## TEXTO SUMINISTRADO
=-=-=-=-=
La sexología es, probablemente, la especialidad de la salud rodeada de más malentendidos. Mezcla de tabú, desconocimiento y representaciones distorsionadas en los medios, la consulta de sexología sigue generando incomodidad o confusión en muchas personas. El resultado es que problemas que tienen solución se cronifican simplemente porque nadie se atreve a pedir ayuda. Vamos a desmontar los mitos más frecuentes.
Mito 1: "La sexología solo trata disfunciones sexuales"
Es el malentendido más extendido. La sexología clínica sí trabaja con disfunciones —dificultades con el deseo, la excitación, el orgasmo o el dolor—, pero su campo va mucho más allá.
Una consulta de sexología puede abordar: dudas sobre la propia identidad sexual o de género, orientación sexual, insatisfacción en la vida sexual sin que haya una disfunción, problemas relacionados con la imagen corporal y la sexualidad, diferencias de deseo en pareja, educación sexual para adultos, impacto de experiencias traumáticas en la sexualidad, o simplemente el deseo de conocerse mejor como persona sexual.
Mito 2: "Solo van personas con problemas graves"
Acudir a sexología no implica tener un trastorno ni una disfunción severa. Muchas personas van simplemente porque sienten curiosidad sobre su propia sexualidad, porque quieren mejorar su vida sexual, porque están en una etapa de cambio vital o porque hay algo que les genera incomodidad sin saber muy bien por qué.
La sexología no es una intervención de urgencia: es también un espacio de autoconocimiento y desarrollo personal.
Mito 3: "El sexólogo/a te dirá qué hacer en la cama"
Una consulta de sexología no es una clase práctica ni una prescripción de técnicas. Como en cualquier proceso terapéutico, el trabajo es exploratorio y personalizado.
El o la sexóloga no te va a decir cómo debes tener relaciones sexuales. Lo que sí hace es acompañarte a explorar tus valores, deseos, bloqueos y necesidades; ofrecer información basada en la evidencia; y trabajar contigo las dificultades que encuentres desde un enfoque no directivo y sin juicios.
Mito 4: "La sexología no es una ciencia"
La sexología es una disciplina científica con más de un siglo de desarrollo académico. Cuenta con metodología de investigación propia, publicaciones en revistas especializadas de alto impacto y programas de formación de posgrado en universidades de todo el mundo.
En España, la formación reglada en sexología se realiza a nivel de máster universitario. Un/a sexólogo/a clínico/a tiene formación específica en psicología o medicina, más especialización en sexología humana.
Mito 5: "Si tengo pareja, también tiene que venir"
No. La consulta individual de sexología es completamente válida, independientemente de tu situación de pareja. Muchas personas trabajan en sexología de forma individual porque la dificultad es personal —no relacional—, porque no tienen pareja, porque su pareja no quiere asistir, o simplemente porque prefieren tener un espacio propio.
La terapia sexual de pareja existe y es muy útil cuando el trabajo implica a ambas personas, pero no es el único formato posible ni el más frecuente.
¿Qué pasa realmente en una consulta de sexología?
Es una conversación. Una conversación profesional, confidencial y sin juicios, en la que puedes hablar de lo que te preocupa, lo que te incomoda o lo que simplemente quieres entender mejor sobre tu sexualidad.
La primera sesión suele estar dedicada a explorar el motivo de consulta, la historia sexual y los objetivos de la persona. A partir de ahí, se diseña un plan de trabajo adaptado. No hay exploración física, no hay ejercicios obligatorios, no hay nada que te haga sentir incómodo/a sin tu consentimiento.
La sexualidad es parte de la salud. Y la salud merece atención especializada.
Si hay algo relacionado con tu sexualidad que te genera malestar, confusión o simplemente curiosidad, tienes todo el derecho a buscar un espacio profesional donde abordarlo. La vergüenza o el tabú no deberían ser razones para quedarte sin respuestas.
=-=-=-=-=
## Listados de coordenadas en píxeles
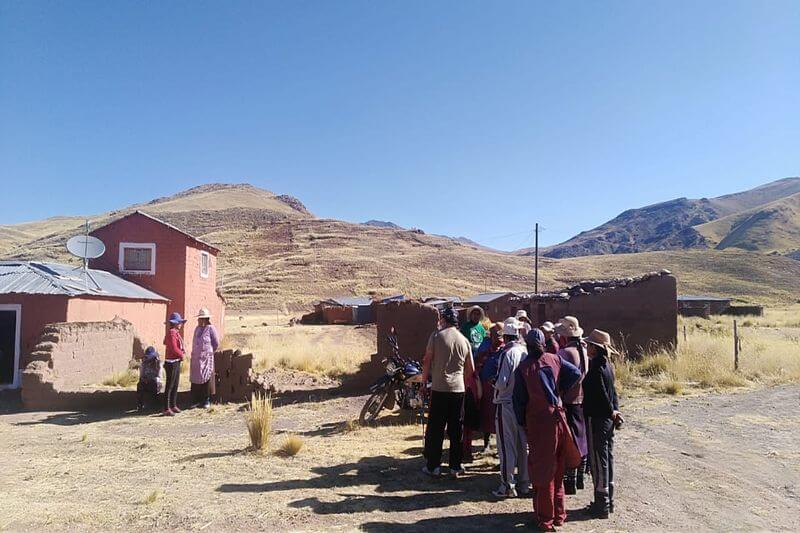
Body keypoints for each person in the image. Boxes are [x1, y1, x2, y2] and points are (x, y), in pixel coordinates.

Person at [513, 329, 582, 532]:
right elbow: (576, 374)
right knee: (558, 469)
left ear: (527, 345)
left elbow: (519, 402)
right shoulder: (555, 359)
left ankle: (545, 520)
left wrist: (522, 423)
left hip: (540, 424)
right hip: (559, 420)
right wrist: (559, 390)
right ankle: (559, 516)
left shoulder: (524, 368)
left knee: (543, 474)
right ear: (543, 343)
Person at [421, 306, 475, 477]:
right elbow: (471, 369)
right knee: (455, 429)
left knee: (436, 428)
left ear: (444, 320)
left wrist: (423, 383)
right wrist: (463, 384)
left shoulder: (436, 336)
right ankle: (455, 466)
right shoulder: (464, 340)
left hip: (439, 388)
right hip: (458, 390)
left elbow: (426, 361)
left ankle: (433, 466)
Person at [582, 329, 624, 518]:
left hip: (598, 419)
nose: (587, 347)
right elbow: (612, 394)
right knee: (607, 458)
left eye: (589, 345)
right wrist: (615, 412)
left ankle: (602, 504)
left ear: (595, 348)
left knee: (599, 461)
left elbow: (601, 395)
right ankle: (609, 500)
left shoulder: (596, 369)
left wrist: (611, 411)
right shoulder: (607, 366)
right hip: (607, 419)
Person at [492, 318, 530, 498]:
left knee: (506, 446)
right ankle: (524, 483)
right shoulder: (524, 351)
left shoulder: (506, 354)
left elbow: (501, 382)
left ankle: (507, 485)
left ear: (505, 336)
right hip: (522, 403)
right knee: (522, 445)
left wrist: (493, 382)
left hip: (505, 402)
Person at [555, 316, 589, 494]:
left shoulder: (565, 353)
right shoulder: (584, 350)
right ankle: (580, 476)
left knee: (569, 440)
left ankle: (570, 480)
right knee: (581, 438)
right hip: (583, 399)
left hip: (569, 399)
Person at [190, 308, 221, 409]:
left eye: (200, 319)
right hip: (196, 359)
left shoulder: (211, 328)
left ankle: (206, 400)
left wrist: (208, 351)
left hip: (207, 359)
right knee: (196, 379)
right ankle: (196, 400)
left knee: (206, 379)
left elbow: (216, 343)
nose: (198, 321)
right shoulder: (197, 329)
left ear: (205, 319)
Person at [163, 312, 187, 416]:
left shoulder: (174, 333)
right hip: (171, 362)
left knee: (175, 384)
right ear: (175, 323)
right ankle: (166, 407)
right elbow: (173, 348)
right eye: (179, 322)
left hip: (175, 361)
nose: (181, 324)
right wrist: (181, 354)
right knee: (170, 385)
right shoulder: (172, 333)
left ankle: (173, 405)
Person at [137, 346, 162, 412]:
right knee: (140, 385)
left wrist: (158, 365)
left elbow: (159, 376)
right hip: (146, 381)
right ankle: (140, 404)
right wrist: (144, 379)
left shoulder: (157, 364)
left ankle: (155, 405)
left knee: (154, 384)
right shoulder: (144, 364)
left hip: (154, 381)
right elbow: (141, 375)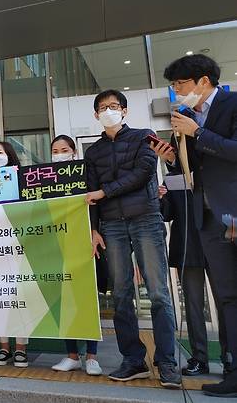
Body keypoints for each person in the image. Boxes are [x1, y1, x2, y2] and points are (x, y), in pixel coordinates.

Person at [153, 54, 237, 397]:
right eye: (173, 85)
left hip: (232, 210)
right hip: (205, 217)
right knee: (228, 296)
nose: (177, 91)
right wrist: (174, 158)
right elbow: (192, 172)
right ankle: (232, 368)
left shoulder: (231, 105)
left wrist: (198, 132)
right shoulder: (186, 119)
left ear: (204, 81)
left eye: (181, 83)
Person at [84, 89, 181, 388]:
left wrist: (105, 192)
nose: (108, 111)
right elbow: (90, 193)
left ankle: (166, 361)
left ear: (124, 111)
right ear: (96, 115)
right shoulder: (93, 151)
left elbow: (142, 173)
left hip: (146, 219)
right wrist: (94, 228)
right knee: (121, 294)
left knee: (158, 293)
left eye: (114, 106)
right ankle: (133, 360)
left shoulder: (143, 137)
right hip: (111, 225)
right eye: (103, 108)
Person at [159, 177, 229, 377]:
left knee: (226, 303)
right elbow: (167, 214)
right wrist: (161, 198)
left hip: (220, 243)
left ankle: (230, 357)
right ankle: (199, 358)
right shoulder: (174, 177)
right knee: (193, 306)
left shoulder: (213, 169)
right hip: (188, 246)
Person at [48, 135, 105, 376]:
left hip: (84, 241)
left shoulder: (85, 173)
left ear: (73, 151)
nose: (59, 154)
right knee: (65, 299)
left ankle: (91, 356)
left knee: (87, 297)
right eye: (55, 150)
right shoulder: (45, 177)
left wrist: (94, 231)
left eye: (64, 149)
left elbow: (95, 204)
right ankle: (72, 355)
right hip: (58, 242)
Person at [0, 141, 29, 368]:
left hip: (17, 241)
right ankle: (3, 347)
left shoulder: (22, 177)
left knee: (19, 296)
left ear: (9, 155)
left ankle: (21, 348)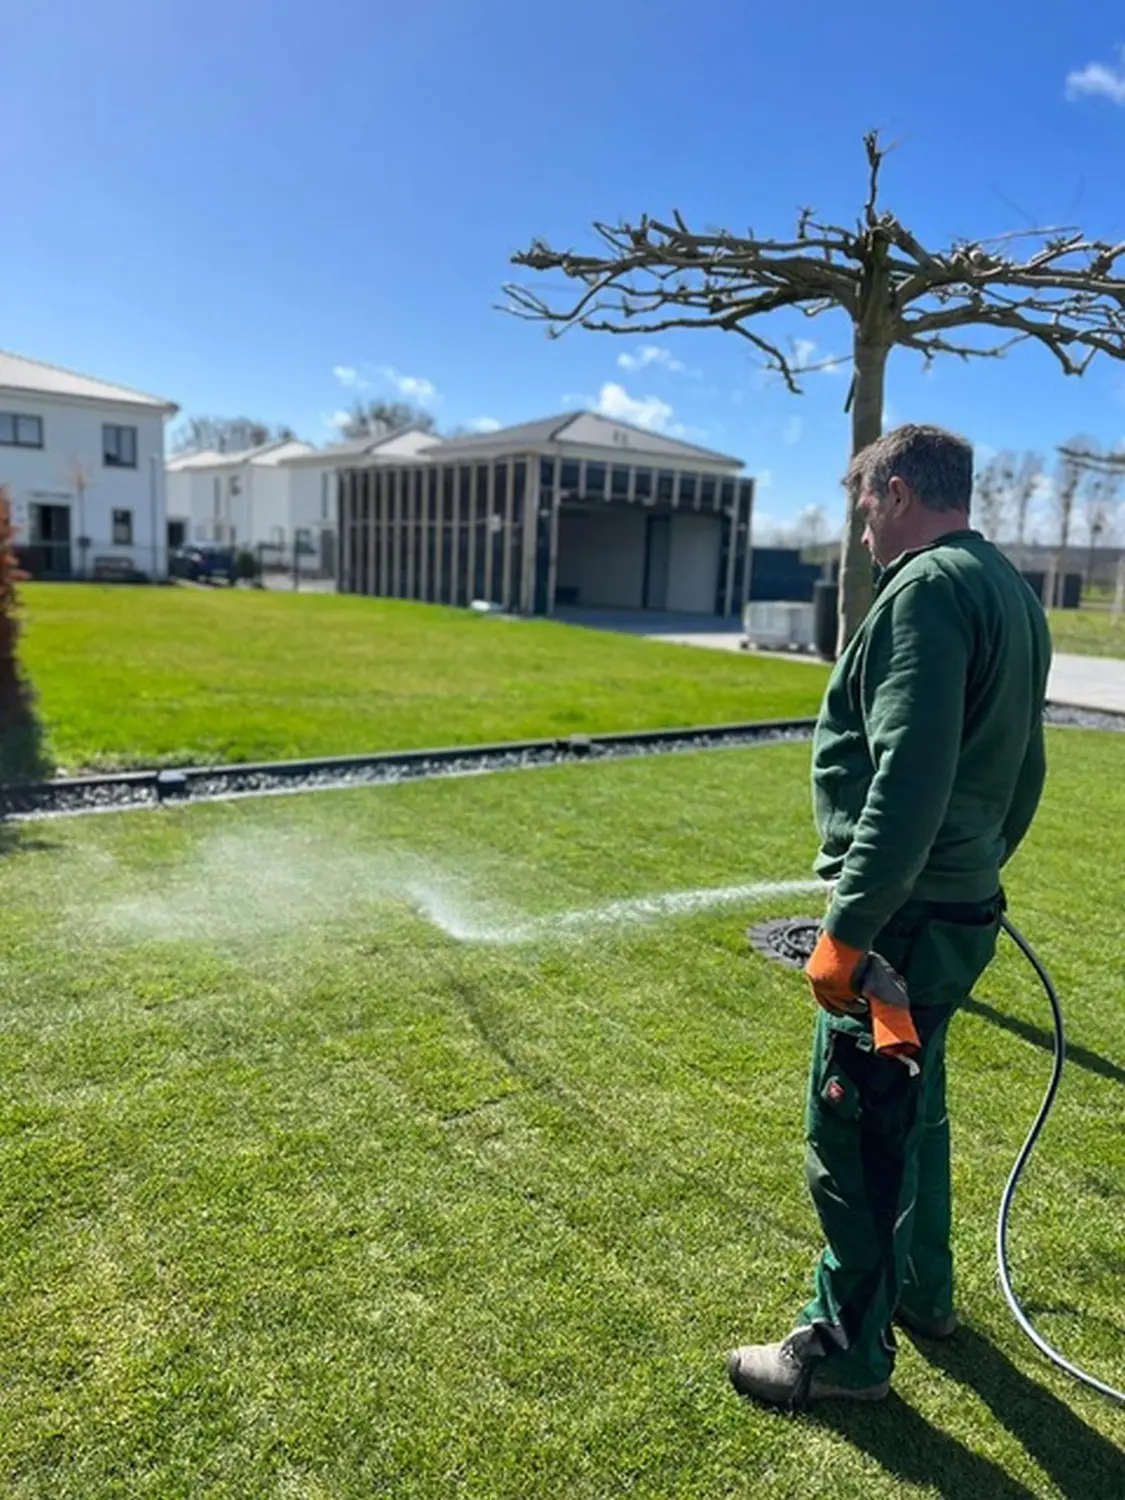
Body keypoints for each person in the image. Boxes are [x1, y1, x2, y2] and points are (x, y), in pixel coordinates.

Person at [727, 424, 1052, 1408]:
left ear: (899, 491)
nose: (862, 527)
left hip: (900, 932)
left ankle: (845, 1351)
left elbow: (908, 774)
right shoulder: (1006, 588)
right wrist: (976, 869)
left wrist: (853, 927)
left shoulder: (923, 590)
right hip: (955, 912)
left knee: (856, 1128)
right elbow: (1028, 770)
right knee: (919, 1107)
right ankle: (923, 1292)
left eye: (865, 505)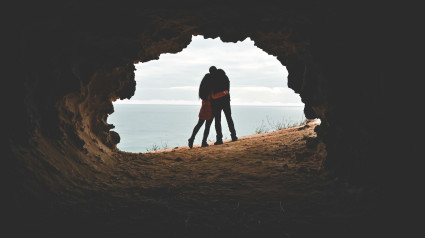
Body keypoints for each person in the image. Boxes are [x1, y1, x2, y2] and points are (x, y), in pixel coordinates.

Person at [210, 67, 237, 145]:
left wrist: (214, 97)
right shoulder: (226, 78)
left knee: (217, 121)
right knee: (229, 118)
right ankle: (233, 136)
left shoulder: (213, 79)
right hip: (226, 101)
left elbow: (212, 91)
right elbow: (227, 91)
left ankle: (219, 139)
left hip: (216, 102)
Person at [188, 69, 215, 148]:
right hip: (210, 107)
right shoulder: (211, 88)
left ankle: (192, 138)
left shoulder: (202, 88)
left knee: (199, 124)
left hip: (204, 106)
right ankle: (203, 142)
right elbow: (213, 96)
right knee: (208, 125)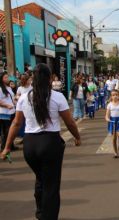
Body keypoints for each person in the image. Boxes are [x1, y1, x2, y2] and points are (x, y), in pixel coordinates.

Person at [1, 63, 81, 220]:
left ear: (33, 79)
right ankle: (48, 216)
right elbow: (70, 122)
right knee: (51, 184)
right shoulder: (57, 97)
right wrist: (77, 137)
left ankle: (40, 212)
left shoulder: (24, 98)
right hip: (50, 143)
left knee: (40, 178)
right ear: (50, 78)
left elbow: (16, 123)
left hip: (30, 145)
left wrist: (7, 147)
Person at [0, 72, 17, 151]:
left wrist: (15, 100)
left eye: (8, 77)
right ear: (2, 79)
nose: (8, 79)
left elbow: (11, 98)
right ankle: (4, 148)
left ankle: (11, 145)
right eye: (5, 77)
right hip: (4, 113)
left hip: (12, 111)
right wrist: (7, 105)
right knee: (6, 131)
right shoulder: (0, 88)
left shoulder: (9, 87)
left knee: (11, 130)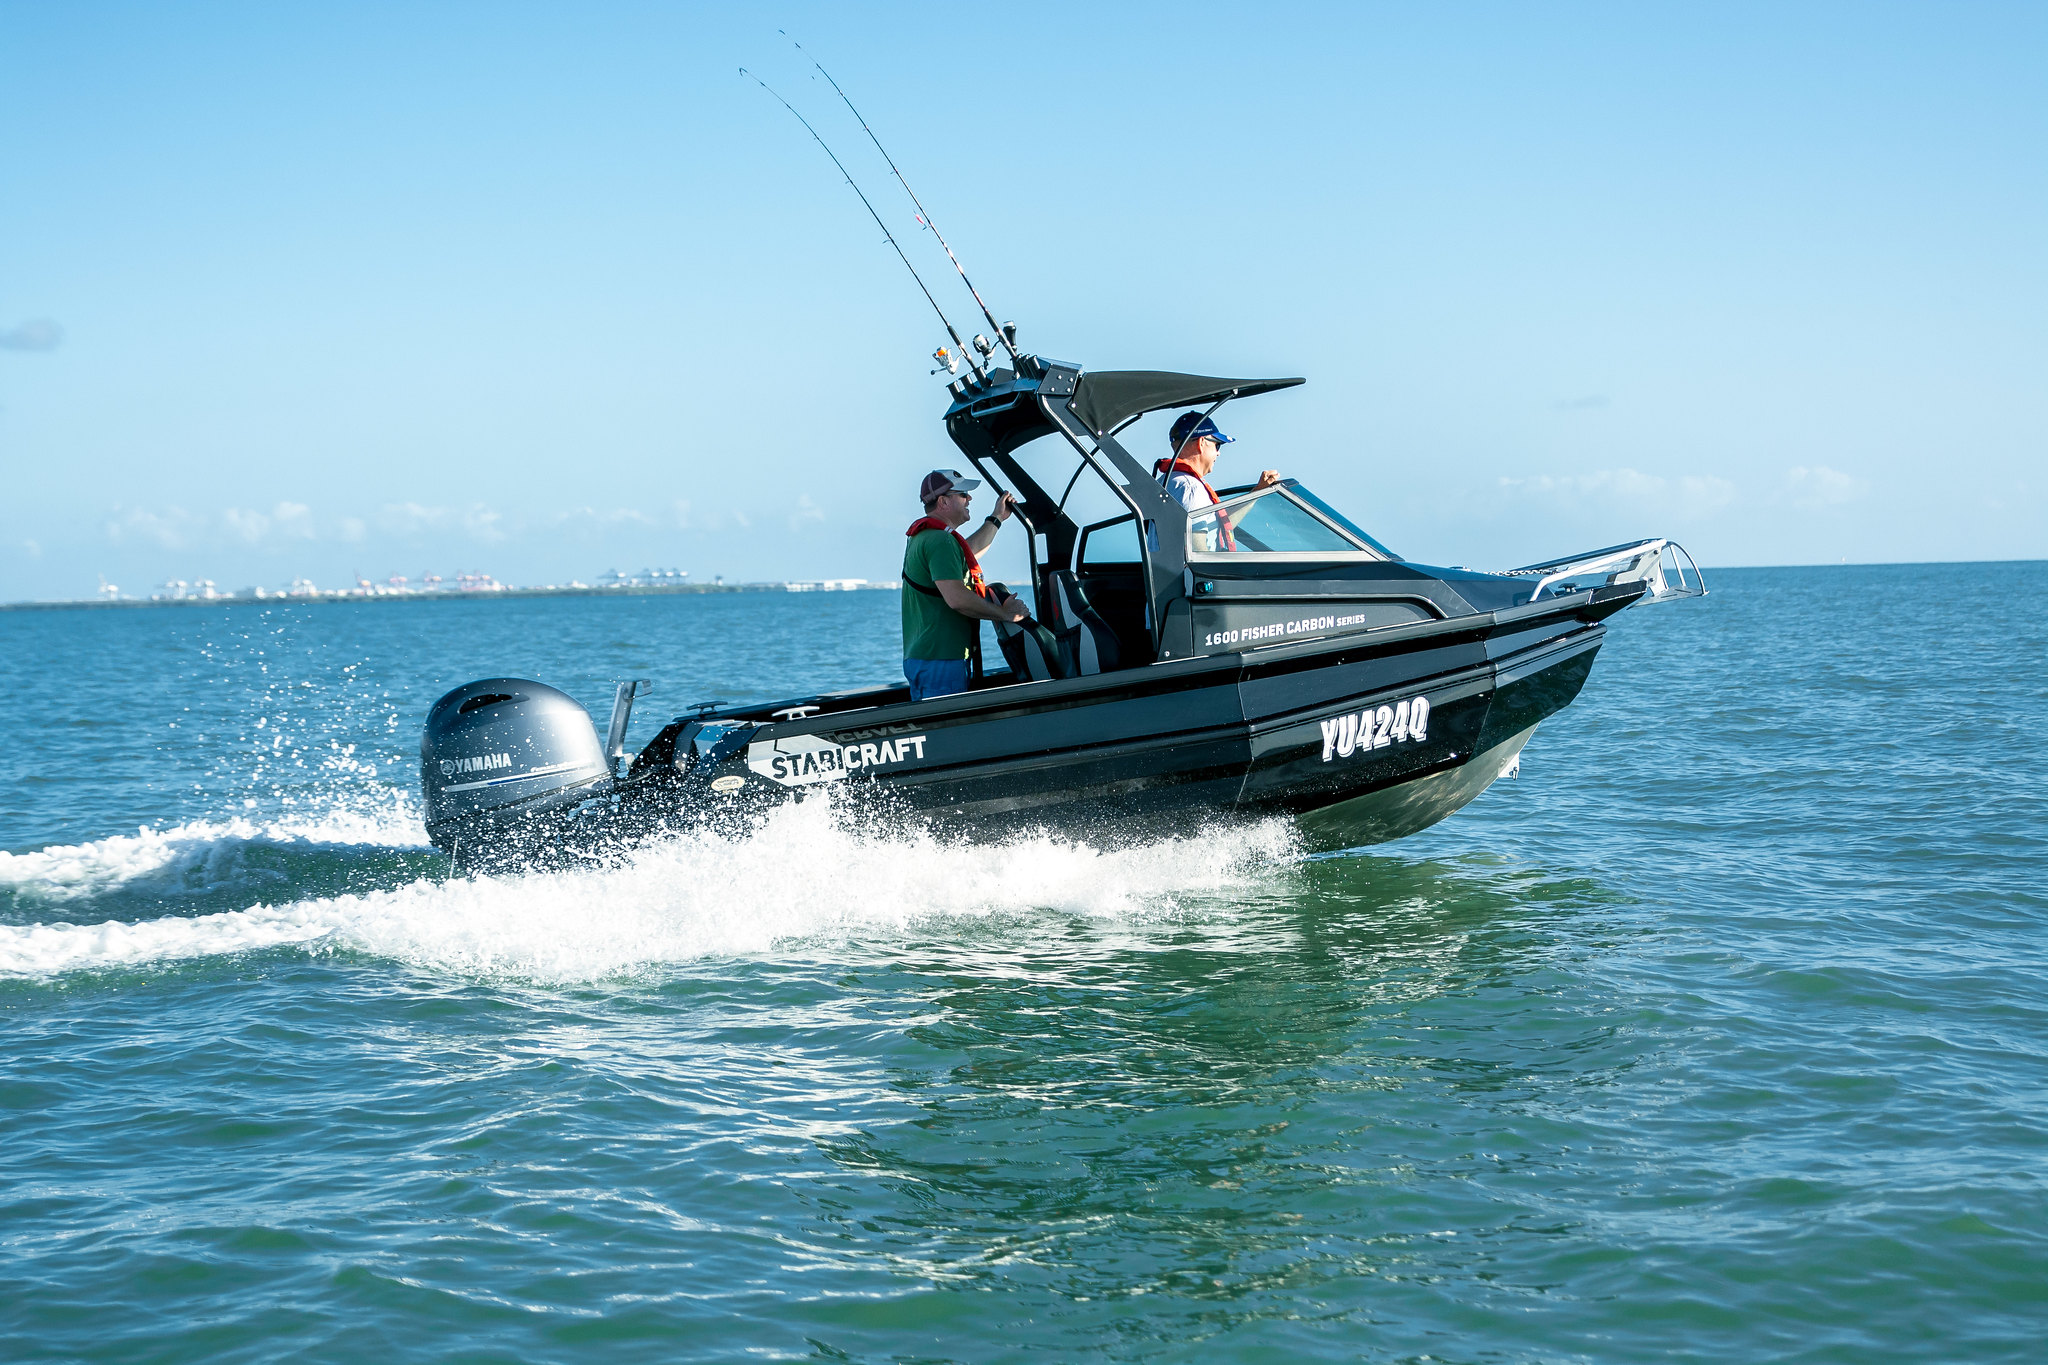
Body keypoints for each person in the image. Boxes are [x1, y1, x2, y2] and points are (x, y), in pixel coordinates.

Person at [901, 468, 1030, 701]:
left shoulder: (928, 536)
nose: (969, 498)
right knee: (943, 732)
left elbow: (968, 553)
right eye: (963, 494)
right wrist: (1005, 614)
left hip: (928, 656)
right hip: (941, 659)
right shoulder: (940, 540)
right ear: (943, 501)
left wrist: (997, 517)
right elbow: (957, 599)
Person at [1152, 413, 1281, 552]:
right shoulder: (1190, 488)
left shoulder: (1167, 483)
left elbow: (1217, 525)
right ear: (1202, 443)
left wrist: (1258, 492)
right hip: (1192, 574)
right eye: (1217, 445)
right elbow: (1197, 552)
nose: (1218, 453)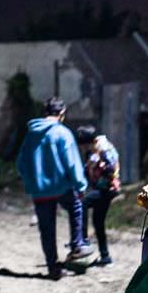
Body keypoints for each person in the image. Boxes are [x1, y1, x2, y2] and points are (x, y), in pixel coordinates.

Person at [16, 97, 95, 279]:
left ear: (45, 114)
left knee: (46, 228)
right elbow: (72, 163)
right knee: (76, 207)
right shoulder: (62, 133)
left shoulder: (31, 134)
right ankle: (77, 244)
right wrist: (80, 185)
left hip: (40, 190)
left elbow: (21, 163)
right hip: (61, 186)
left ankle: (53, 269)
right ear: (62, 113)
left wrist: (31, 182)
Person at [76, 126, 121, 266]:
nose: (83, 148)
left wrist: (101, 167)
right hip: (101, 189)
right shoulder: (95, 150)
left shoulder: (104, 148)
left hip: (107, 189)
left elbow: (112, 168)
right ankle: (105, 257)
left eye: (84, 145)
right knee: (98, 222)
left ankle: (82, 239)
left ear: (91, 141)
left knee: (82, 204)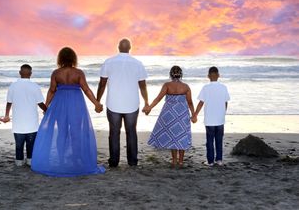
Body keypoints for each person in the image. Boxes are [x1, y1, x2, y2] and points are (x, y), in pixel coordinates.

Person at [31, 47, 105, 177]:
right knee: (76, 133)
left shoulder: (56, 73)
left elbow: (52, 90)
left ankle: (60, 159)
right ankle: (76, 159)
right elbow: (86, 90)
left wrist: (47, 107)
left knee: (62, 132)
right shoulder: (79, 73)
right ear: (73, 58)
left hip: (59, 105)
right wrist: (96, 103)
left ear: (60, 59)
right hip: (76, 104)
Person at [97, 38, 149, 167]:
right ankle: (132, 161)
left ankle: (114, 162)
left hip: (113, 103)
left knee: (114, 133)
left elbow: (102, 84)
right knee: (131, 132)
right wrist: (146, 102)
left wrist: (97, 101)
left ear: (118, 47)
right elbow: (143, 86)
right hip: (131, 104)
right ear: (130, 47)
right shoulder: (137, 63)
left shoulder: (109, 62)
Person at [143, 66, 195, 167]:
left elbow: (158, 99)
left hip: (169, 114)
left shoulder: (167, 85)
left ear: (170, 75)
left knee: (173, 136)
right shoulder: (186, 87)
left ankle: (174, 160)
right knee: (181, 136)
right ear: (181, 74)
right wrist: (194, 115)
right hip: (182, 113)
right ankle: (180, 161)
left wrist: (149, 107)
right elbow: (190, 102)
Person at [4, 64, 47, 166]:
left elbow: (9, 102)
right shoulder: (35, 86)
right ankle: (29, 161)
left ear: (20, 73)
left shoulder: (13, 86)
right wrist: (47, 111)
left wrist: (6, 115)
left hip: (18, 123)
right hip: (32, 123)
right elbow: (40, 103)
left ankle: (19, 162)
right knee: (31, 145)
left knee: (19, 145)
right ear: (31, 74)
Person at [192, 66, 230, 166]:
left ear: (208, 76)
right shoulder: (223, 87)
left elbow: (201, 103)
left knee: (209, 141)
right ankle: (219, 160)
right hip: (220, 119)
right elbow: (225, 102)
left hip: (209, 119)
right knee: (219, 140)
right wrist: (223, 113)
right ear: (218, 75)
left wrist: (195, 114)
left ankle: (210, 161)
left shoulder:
=-=-=-=-=
## TAREAS A REALIZAR
a – Indique si cada afirmación concuerda con el texto sobre sexología, respondiendo sí o no y citando literalmente las palabras que lo determinan: (i) en España, la formación reglada en sexología se imparte como máster universitario; (ii) la terapia sexual de pareja es el formato más frecuente; (iii) la primera sesión incluye una exploración física.
b – Enumere todos los mitos que el texto sobre sexología rebate, con el enunciado que les da.
c – Según el texto sobre sexología, ¿cuánto tiempo de desarrollo académico tiene esta disciplina?

## RESPUESTAS
a –
(i) Sí: "En España, la formación reglada en sexología se realiza a nivel de máster universitario."
(ii) No: "pero no es el único formato posible ni el más frecuente."
(iii) No: "No hay exploración física"

b –
1. "La sexología solo trata disfunciones sexuales"
2. "Solo van personas con problemas graves"
3. "El sexólogo/a te dirá qué hacer en la cama"
4. "La sexología no es una ciencia"
5. "Si tengo pareja, también tiene que venir"

c – Más de un siglo.